Saved data entries:
----------------
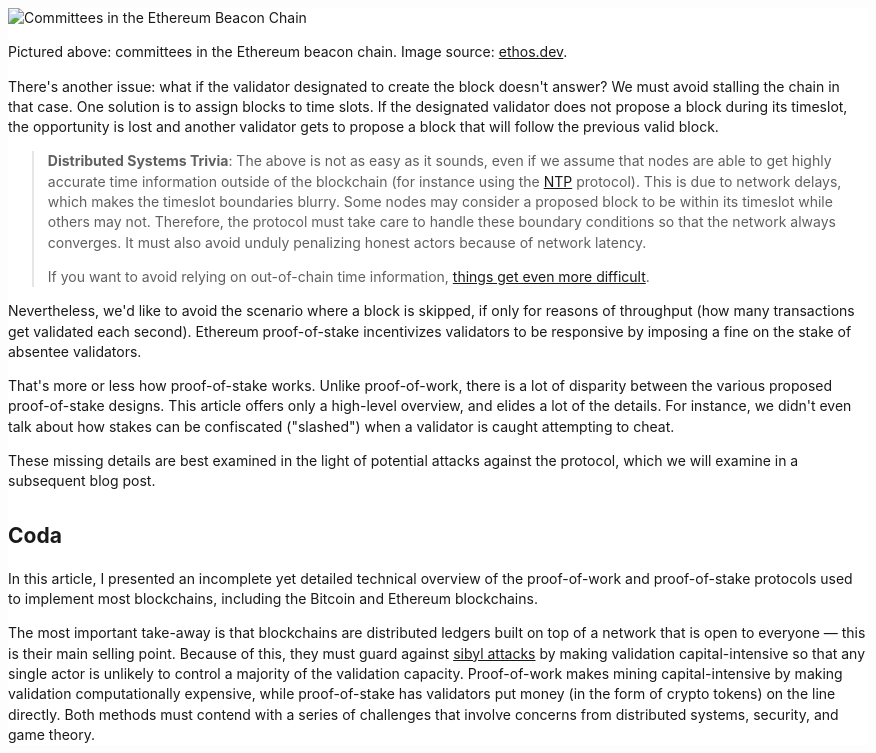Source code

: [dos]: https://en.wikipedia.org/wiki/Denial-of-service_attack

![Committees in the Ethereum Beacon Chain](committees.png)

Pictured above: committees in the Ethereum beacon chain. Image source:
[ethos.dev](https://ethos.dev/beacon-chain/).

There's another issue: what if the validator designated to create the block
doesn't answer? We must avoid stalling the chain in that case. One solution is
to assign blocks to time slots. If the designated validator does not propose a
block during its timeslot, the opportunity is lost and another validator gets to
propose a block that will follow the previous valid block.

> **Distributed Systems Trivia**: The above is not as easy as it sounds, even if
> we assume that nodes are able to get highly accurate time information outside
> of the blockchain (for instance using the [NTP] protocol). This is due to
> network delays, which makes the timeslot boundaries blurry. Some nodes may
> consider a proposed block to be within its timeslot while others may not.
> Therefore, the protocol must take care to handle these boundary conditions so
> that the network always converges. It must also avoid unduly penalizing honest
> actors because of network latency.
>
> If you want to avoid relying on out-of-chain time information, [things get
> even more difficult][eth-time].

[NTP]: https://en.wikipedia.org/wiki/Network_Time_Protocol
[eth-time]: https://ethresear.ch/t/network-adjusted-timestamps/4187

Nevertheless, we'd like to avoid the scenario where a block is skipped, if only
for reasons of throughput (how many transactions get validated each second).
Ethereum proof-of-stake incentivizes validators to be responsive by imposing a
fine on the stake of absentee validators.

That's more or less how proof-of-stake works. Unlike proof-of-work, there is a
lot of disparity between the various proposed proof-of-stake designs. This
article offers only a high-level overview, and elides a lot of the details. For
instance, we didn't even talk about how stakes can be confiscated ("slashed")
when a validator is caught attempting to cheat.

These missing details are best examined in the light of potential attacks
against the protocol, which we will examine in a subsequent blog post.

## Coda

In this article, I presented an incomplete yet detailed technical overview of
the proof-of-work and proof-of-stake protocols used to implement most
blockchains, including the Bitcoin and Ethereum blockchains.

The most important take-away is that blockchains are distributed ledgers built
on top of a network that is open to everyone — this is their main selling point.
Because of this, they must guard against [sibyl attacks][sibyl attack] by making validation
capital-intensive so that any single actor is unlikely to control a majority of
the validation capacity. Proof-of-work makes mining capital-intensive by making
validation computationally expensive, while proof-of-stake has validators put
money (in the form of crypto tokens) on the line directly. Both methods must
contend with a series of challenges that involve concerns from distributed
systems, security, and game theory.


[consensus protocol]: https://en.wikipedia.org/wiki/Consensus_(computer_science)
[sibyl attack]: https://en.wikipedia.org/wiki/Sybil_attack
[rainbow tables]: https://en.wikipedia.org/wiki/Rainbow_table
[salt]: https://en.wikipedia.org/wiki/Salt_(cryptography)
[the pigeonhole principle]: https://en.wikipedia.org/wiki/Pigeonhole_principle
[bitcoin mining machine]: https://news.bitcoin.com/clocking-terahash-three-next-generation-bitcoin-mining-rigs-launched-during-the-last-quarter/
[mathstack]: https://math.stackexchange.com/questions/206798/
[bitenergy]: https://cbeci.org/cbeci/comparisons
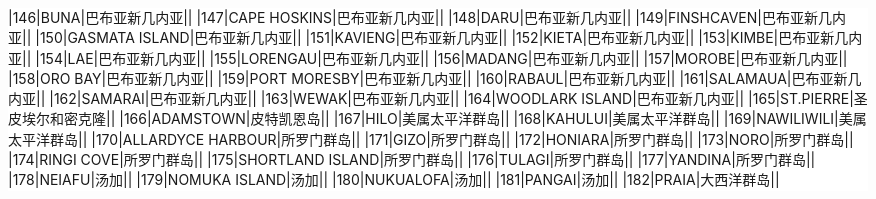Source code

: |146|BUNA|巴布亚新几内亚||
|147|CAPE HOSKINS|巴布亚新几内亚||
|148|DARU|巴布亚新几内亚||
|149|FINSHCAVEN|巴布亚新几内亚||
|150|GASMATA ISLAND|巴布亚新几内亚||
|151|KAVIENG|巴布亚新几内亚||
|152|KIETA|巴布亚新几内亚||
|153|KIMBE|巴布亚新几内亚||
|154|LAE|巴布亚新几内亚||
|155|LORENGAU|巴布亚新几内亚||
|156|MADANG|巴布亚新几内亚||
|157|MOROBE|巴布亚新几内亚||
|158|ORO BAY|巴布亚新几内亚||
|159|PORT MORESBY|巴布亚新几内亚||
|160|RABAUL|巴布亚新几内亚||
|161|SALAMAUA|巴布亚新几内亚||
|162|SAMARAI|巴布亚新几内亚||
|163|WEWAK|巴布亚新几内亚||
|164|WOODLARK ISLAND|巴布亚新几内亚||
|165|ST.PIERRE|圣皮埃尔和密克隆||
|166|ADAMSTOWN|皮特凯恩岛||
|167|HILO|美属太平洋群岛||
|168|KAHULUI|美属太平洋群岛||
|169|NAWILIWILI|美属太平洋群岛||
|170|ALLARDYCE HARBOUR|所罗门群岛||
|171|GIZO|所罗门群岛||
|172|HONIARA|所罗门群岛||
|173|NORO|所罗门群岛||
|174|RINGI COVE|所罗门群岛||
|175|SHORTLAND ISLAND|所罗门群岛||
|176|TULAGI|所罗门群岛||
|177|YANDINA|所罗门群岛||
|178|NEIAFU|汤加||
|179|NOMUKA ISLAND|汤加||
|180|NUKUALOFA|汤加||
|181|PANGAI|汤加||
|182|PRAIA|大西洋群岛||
----------------
▶ [Task goal]:
Set down the records above word for word, from the first line through the line containing "sounds, even if", both included; leave out the pictures.

▶ [Exercise result]:
Source code

: [dos]: https://en.wikipedia.org/wiki/Denial-of-service_attack

![Committees in the Ethereum Beacon Chain](committees.png)

Pictured above: committees in the Ethereum beacon chain. Image source:
[ethos.dev](https://ethos.dev/beacon-chain/).

There's another issue: what if the validator designated to create the block
doesn't answer? We must avoid stalling the chain in that case. One solution is
to assign blocks to time slots. If the designated validator does not propose a
block during its timeslot, the opportunity is lost and another validator gets to
propose a block that will follow the previous valid block.

> **Distributed Systems Trivia**: The above is not as easy as it sounds, even if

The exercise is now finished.